Gibson, Tiffany in 'Mega Python vs. Gatoroid'
Merrick-raised Gibson ("Only in My Dreams") plays an environmental activist who stages snake jailbreaks, with fetish-y close-ups of reptiles wriggling to freedom in the nearby Everglades.
Tiffany ("I Think We're Alone Now") is the local sheriff who freaks when freed pythons mutate into jumbo monsters and devour living things, including some close to her heart. She decides to pump up local gators with nasty 'roids even football players won't take. Before you can say "food fight," giant gators and colossal pythons run amok, upchucking various body parts of various species.
The movie seems most concerned about a dog named Bubba.

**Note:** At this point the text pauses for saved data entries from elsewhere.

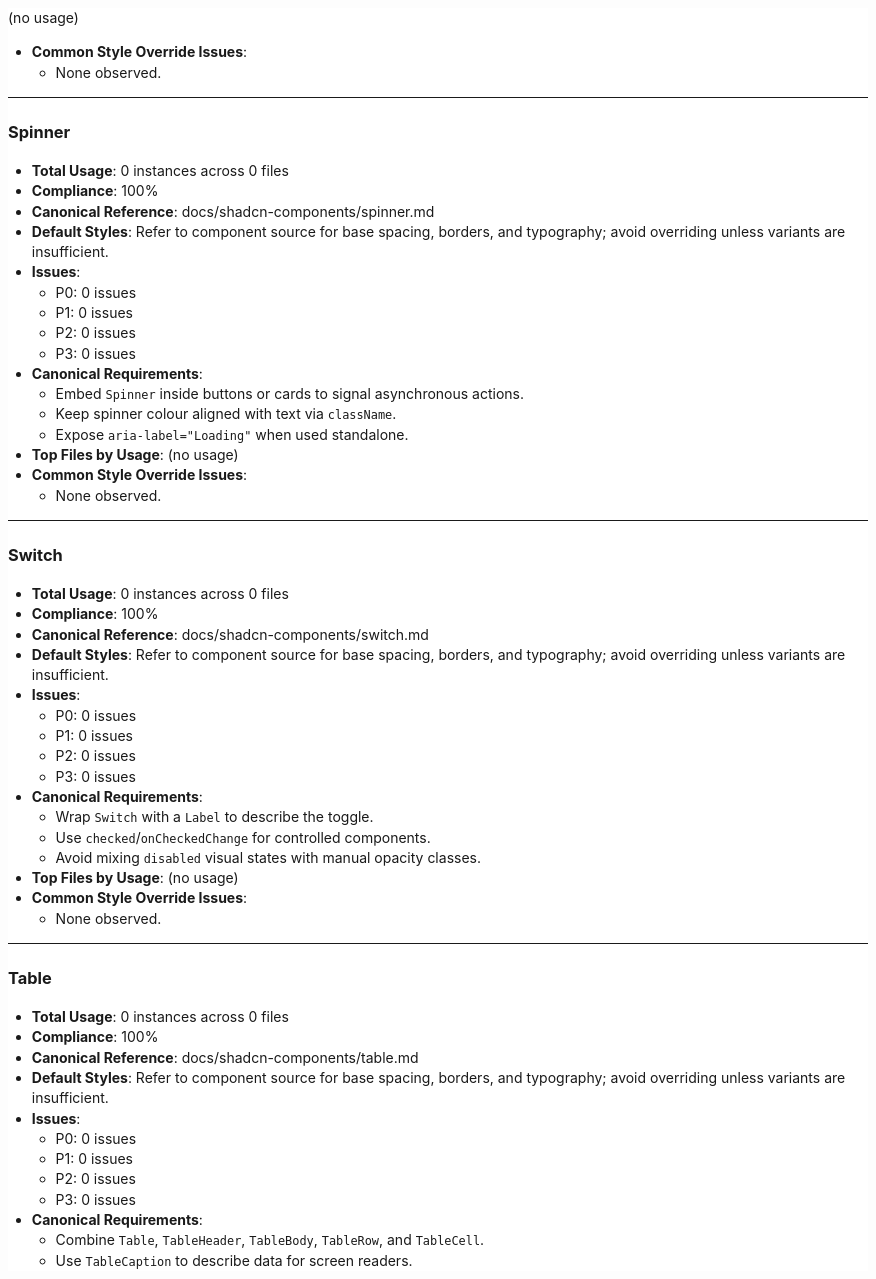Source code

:   (no usage)
- **Common Style Override Issues**:
  - None observed.

---

### Spinner
- **Total Usage**: 0 instances across 0 files
- **Compliance**: 100%
- **Canonical Reference**: docs/shadcn-components/spinner.md
- **Default Styles**: Refer to component source for base spacing, borders, and typography; avoid overriding unless variants are insufficient.
- **Issues**:
  - P0: 0 issues
  - P1: 0 issues
  - P2: 0 issues
  - P3: 0 issues
- **Canonical Requirements**:
  - Embed `Spinner` inside buttons or cards to signal asynchronous actions.
  - Keep spinner colour aligned with text via `className`.
  - Expose `aria-label="Loading"` when used standalone.
- **Top Files by Usage**:
  (no usage)
- **Common Style Override Issues**:
  - None observed.

---

### Switch
- **Total Usage**: 0 instances across 0 files
- **Compliance**: 100%
- **Canonical Reference**: docs/shadcn-components/switch.md
- **Default Styles**: Refer to component source for base spacing, borders, and typography; avoid overriding unless variants are insufficient.
- **Issues**:
  - P0: 0 issues
  - P1: 0 issues
  - P2: 0 issues
  - P3: 0 issues
- **Canonical Requirements**:
  - Wrap `Switch` with a `Label` to describe the toggle.
  - Use `checked`/`onCheckedChange` for controlled components.
  - Avoid mixing `disabled` visual states with manual opacity classes.
- **Top Files by Usage**:
  (no usage)
- **Common Style Override Issues**:
  - None observed.

---

### Table
- **Total Usage**: 0 instances across 0 files
- **Compliance**: 100%
- **Canonical Reference**: docs/shadcn-components/table.md
- **Default Styles**: Refer to component source for base spacing, borders, and typography; avoid overriding unless variants are insufficient.
- **Issues**:
  - P0: 0 issues
  - P1: 0 issues
  - P2: 0 issues
  - P3: 0 issues
- **Canonical Requirements**:
  - Combine `Table`, `TableHeader`, `TableBody`, `TableRow`, and `TableCell`.
  - Use `TableCaption` to describe data for screen readers.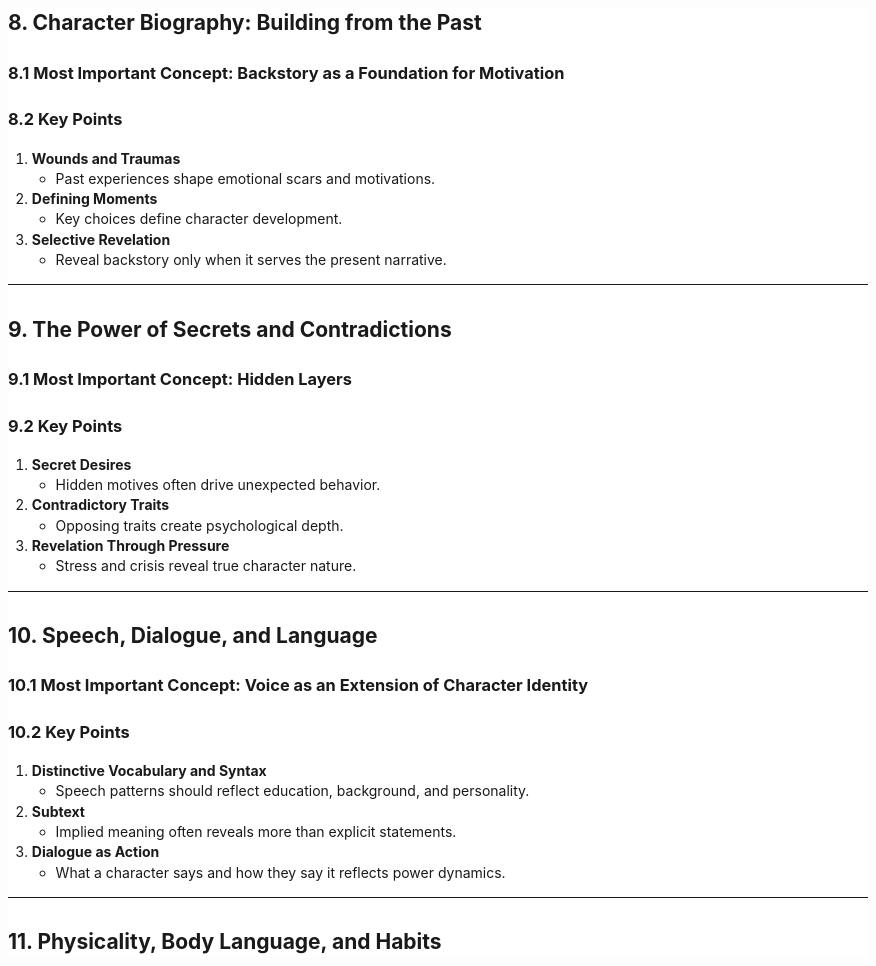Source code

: ## 8. Character Biography: Building from the Past

### 8.1 Most Important Concept: **Backstory as a Foundation for Motivation**

### 8.2 Key Points

1. **Wounds and Traumas**
   - Past experiences shape emotional scars and motivations.
2. **Defining Moments**
   - Key choices define character development.
3. **Selective Revelation**
   - Reveal backstory only when it serves the present narrative.

---

## 9. The Power of Secrets and Contradictions

### 9.1 Most Important Concept: **Hidden Layers**

### 9.2 Key Points

1. **Secret Desires**
   - Hidden motives often drive unexpected behavior.
2. **Contradictory Traits**
   - Opposing traits create psychological depth.
3. **Revelation Through Pressure**
   - Stress and crisis reveal true character nature.

---

## 10. Speech, Dialogue, and Language

### 10.1 Most Important Concept: **Voice as an Extension of Character Identity**

### 10.2 Key Points

1. **Distinctive Vocabulary and Syntax**
   - Speech patterns should reflect education, background, and personality.
2. **Subtext**
   - Implied meaning often reveals more than explicit statements.
3. **Dialogue as Action**
   - What a character says and how they say it reflects power dynamics.

---

## 11. Physicality, Body Language, and Habits
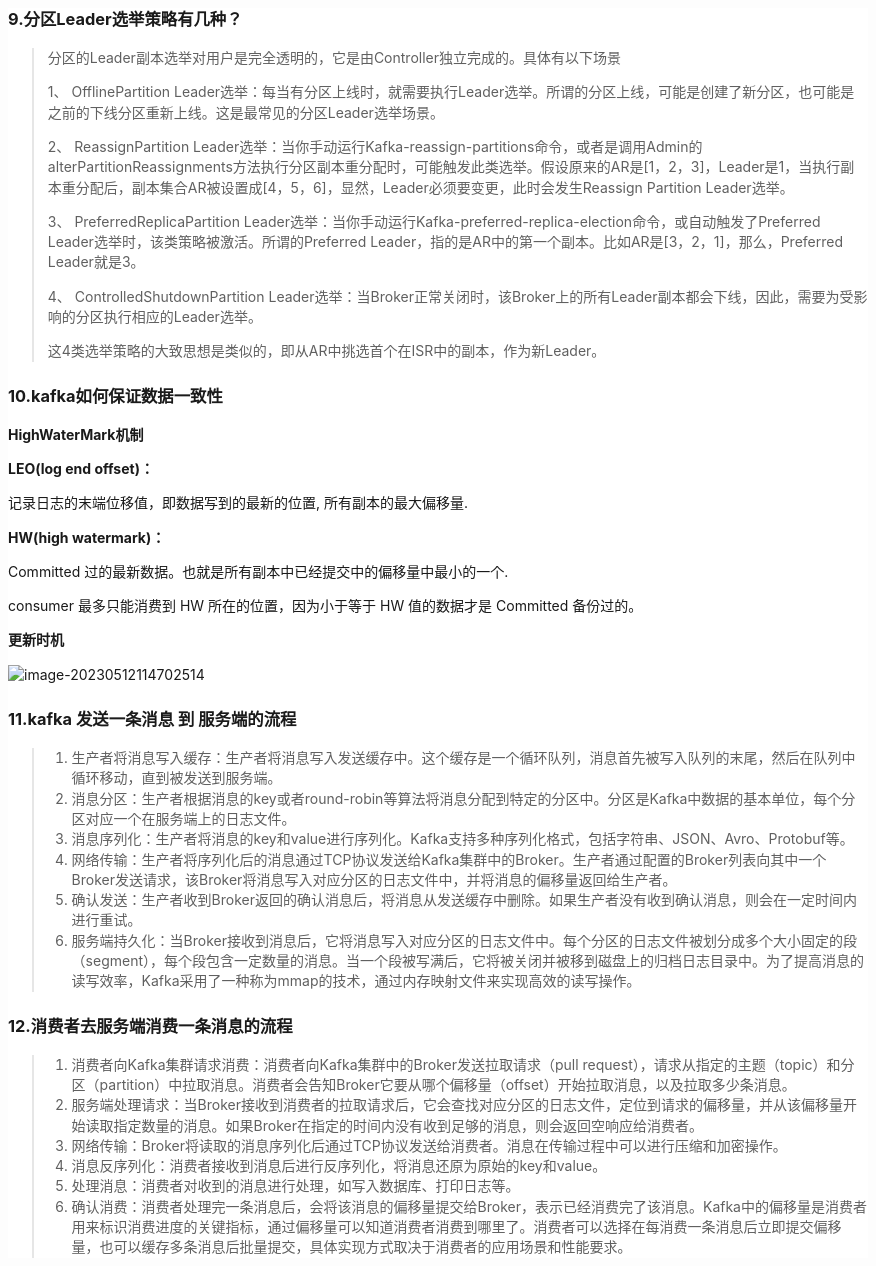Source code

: ### 9.分区Leader选举策略有几种？

> 分区的Leader副本选举对用户是完全透明的，它是由Controller独立完成的。具体有以下场景
>
> 1、 OfflinePartition Leader选举：每当有分区上线时，就需要执行Leader选举。所谓的分区上线，可能是创建了新分区，也可能是之前的下线分区重新上线。这是最常见的分区Leader选举场景。
>
> 2、 ReassignPartition Leader选举：当你手动运行Kafka-reassign-partitions命令，或者是调用Admin的alterPartitionReassignments方法执行分区副本重分配时，可能触发此类选举。假设原来的AR是[1，2，3]，Leader是1，当执行副本重分配后，副本集合AR被设置成[4，5，6]，显然，Leader必须要变更，此时会发生Reassign Partition Leader选举。
>
> 3、 PreferredReplicaPartition Leader选举：当你手动运行Kafka-preferred-replica-election命令，或自动触发了Preferred Leader选举时，该类策略被激活。所谓的Preferred Leader，指的是AR中的第一个副本。比如AR是[3，2，1]，那么，Preferred Leader就是3。
>
> 4、 ControlledShutdownPartition Leader选举：当Broker正常关闭时，该Broker上的所有Leader副本都会下线，因此，需要为受影响的分区执行相应的Leader选举。
>
> 这4类选举策略的大致思想是类似的，即从AR中挑选首个在ISR中的副本，作为新Leader。

### 10.kafka如何保证数据一致性

**HighWaterMark机制**

 **LEO(log end offset)：**

记录日志的末端位移值，即数据写到的最新的位置, 所有副本的最大偏移量.

**HW(high watermark)：**

Committed 过的最新数据。也就是所有副本中已经提交中的偏移量中最小的一个.

consumer 最多只能消费到 HW 所在的位置，因为小于等于 HW 值的数据才是 Committed 备份过的。

**更新时机**

![image-20230512114702514](/Users/alkaid/Desktop/note/assets/image-20230512114702514.png)

### 11.kafka 发送一条消息 到 服务端的流程

> 1. 生产者将消息写入缓存：生产者将消息写入发送缓存中。这个缓存是一个循环队列，消息首先被写入队列的末尾，然后在队列中循环移动，直到被发送到服务端。
> 2. 消息分区：生产者根据消息的key或者round-robin等算法将消息分配到特定的分区中。分区是Kafka中数据的基本单位，每个分区对应一个在服务端上的日志文件。
> 3. 消息序列化：生产者将消息的key和value进行序列化。Kafka支持多种序列化格式，包括字符串、JSON、Avro、Protobuf等。
> 4. 网络传输：生产者将序列化后的消息通过TCP协议发送给Kafka集群中的Broker。生产者通过配置的Broker列表向其中一个Broker发送请求，该Broker将消息写入对应分区的日志文件中，并将消息的偏移量返回给生产者。
> 5. 确认发送：生产者收到Broker返回的确认消息后，将消息从发送缓存中删除。如果生产者没有收到确认消息，则会在一定时间内进行重试。
> 6. 服务端持久化：当Broker接收到消息后，它将消息写入对应分区的日志文件中。每个分区的日志文件被划分成多个大小固定的段（segment），每个段包含一定数量的消息。当一个段被写满后，它将被关闭并被移到磁盘上的归档日志目录中。为了提高消息的读写效率，Kafka采用了一种称为mmap的技术，通过内存映射文件来实现高效的读写操作。

### 12.消费者去服务端消费一条消息的流程

> 1. 消费者向Kafka集群请求消费：消费者向Kafka集群中的Broker发送拉取请求（pull request），请求从指定的主题（topic）和分区（partition）中拉取消息。消费者会告知Broker它要从哪个偏移量（offset）开始拉取消息，以及拉取多少条消息。
> 2. 服务端处理请求：当Broker接收到消费者的拉取请求后，它会查找对应分区的日志文件，定位到请求的偏移量，并从该偏移量开始读取指定数量的消息。如果Broker在指定的时间内没有收到足够的消息，则会返回空响应给消费者。
> 3. 网络传输：Broker将读取的消息序列化后通过TCP协议发送给消费者。消息在传输过程中可以进行压缩和加密操作。
> 4. 消息反序列化：消费者接收到消息后进行反序列化，将消息还原为原始的key和value。
> 5. 处理消息：消费者对收到的消息进行处理，如写入数据库、打印日志等。
> 6. 确认消费：消费者处理完一条消息后，会将该消息的偏移量提交给Broker，表示已经消费完了该消息。Kafka中的偏移量是消费者用来标识消费进度的关键指标，通过偏移量可以知道消费者消费到哪里了。消费者可以选择在每消费一条消息后立即提交偏移量，也可以缓存多条消息后批量提交，具体实现方式取决于消费者的应用场景和性能要求。
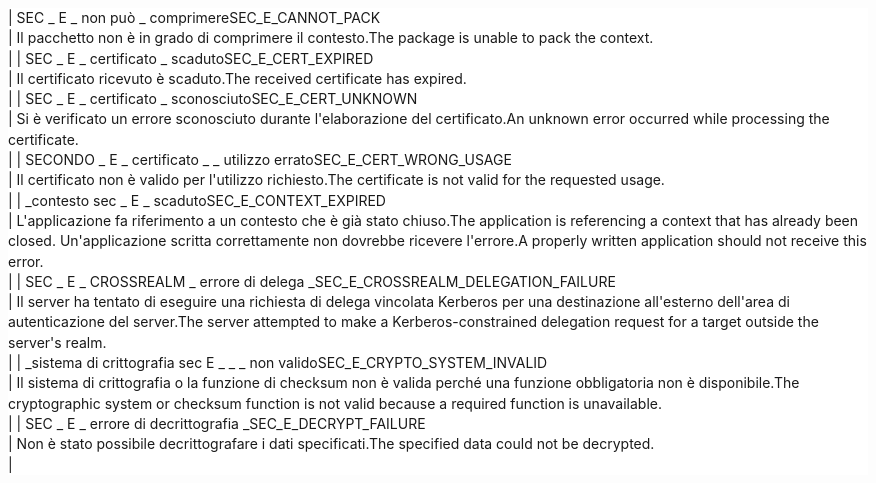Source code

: | <span data-ttu-id="a057b-117">SEC \_ E \_ non può \_ comprimere</span><span class="sxs-lookup"><span data-stu-id="a057b-117">SEC\_E\_CANNOT\_PACK</span></span><br/>                    | <span data-ttu-id="a057b-118">Il pacchetto non è in grado di comprimere il contesto.</span><span class="sxs-lookup"><span data-stu-id="a057b-118">The package is unable to pack the context.</span></span><br/>                                                                                                                                                                                                                                                                                             |
| <span data-ttu-id="a057b-119">SEC \_ E \_ certificato \_ scaduto</span><span class="sxs-lookup"><span data-stu-id="a057b-119">SEC\_E\_CERT\_EXPIRED</span></span><br/>                   | <span data-ttu-id="a057b-120">Il certificato ricevuto è scaduto.</span><span class="sxs-lookup"><span data-stu-id="a057b-120">The received certificate has expired.</span></span><br/>                                                                                                                                                                                                                                                                                                  |
| <span data-ttu-id="a057b-121">SEC \_ E \_ certificato \_ sconosciuto</span><span class="sxs-lookup"><span data-stu-id="a057b-121">SEC\_E\_CERT\_UNKNOWN</span></span><br/>                   | <span data-ttu-id="a057b-122">Si è verificato un errore sconosciuto durante l'elaborazione del certificato.</span><span class="sxs-lookup"><span data-stu-id="a057b-122">An unknown error occurred while processing the certificate.</span></span><br/>                                                                                                                                                                                                                                                                            |
| <span data-ttu-id="a057b-123">SECONDO \_ E \_ certificato \_ \_ utilizzo errato</span><span class="sxs-lookup"><span data-stu-id="a057b-123">SEC\_E\_CERT\_WRONG\_USAGE</span></span><br/>              | <span data-ttu-id="a057b-124">Il certificato non è valido per l'utilizzo richiesto.</span><span class="sxs-lookup"><span data-stu-id="a057b-124">The certificate is not valid for the requested usage.</span></span><br/>                                                                                                                                                                                                                                                                                  |
| <span data-ttu-id="a057b-125">\_contesto sec \_ E \_ scaduto</span><span class="sxs-lookup"><span data-stu-id="a057b-125">SEC\_E\_CONTEXT\_EXPIRED</span></span><br/>                | <span data-ttu-id="a057b-126">L'applicazione fa riferimento a un contesto che è già stato chiuso.</span><span class="sxs-lookup"><span data-stu-id="a057b-126">The application is referencing a context that has already been closed.</span></span> <span data-ttu-id="a057b-127">Un'applicazione scritta correttamente non dovrebbe ricevere l'errore.</span><span class="sxs-lookup"><span data-stu-id="a057b-127">A properly written application should not receive this error.</span></span><br/>                                                                                                                                                                                                   |
| <span data-ttu-id="a057b-128">SEC \_ E \_ CROSSREALM \_ errore di delega \_</span><span class="sxs-lookup"><span data-stu-id="a057b-128">SEC\_E\_CROSSREALM\_DELEGATION\_FAILURE</span></span><br/> | <span data-ttu-id="a057b-129">Il server ha tentato di eseguire una richiesta di delega vincolata Kerberos per una destinazione all'esterno dell'area di autenticazione del server.</span><span class="sxs-lookup"><span data-stu-id="a057b-129">The server attempted to make a Kerberos-constrained delegation request for a target outside the server's realm.</span></span><br/>                                                                                                                                                                                                                        |
| <span data-ttu-id="a057b-130">\_sistema di crittografia sec E \_ \_ \_ non valido</span><span class="sxs-lookup"><span data-stu-id="a057b-130">SEC\_E\_CRYPTO\_SYSTEM\_INVALID</span></span><br/>         | <span data-ttu-id="a057b-131">Il sistema di crittografia o la funzione di checksum non è valida perché una funzione obbligatoria non è disponibile.</span><span class="sxs-lookup"><span data-stu-id="a057b-131">The cryptographic system or checksum function is not valid because a required function is unavailable.</span></span><br/>                                                                                                                                                                                                                                 |
| <span data-ttu-id="a057b-132">SEC \_ E \_ errore di decrittografia \_</span><span class="sxs-lookup"><span data-stu-id="a057b-132">SEC\_E\_DECRYPT\_FAILURE</span></span><br/>                | <span data-ttu-id="a057b-133">Non è stato possibile decrittografare i dati specificati.</span><span class="sxs-lookup"><span data-stu-id="a057b-133">The specified data could not be decrypted.</span></span><br/>                                                                                                                                                                                                                                                                                             |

MY SAY "The snakes . . . they ruin everything!" whines Tiffany, now 39, and still as overmatched here as she was in her '80s rivalry with music multithreat Gibson. "You are gonna get it, you gator-baiting -- !" shrieks Gibson, 40, in just one of many lip-smacking B-movie rants. (Guess all that Broadway experience pays off.)
Director Mary Lambert knows how to make schlock ("Pet Sematary"). She hires veteran actors who take character parts seriously: Kathryn Joosten as the requisite sheriff's right hand, A Martinez as the exotic/ethnic expert called in to consult. They ground the story so the leads can mock their own song titles and have set-destroying girlfights. As monster goo spews all over town (there's way more goo than satisfying monster effects), beer bottles and tampons become lethal weapons. And, yes, a nuclear reactor is at risk. Unfortunately, Monkees icon Micky Dolenz (in a cameo as himself) does not sing.
BOTTOM LINE The movie's terrible. You wanted different? Just be grateful Eric Balfour ("Dinoshark") isn't in it.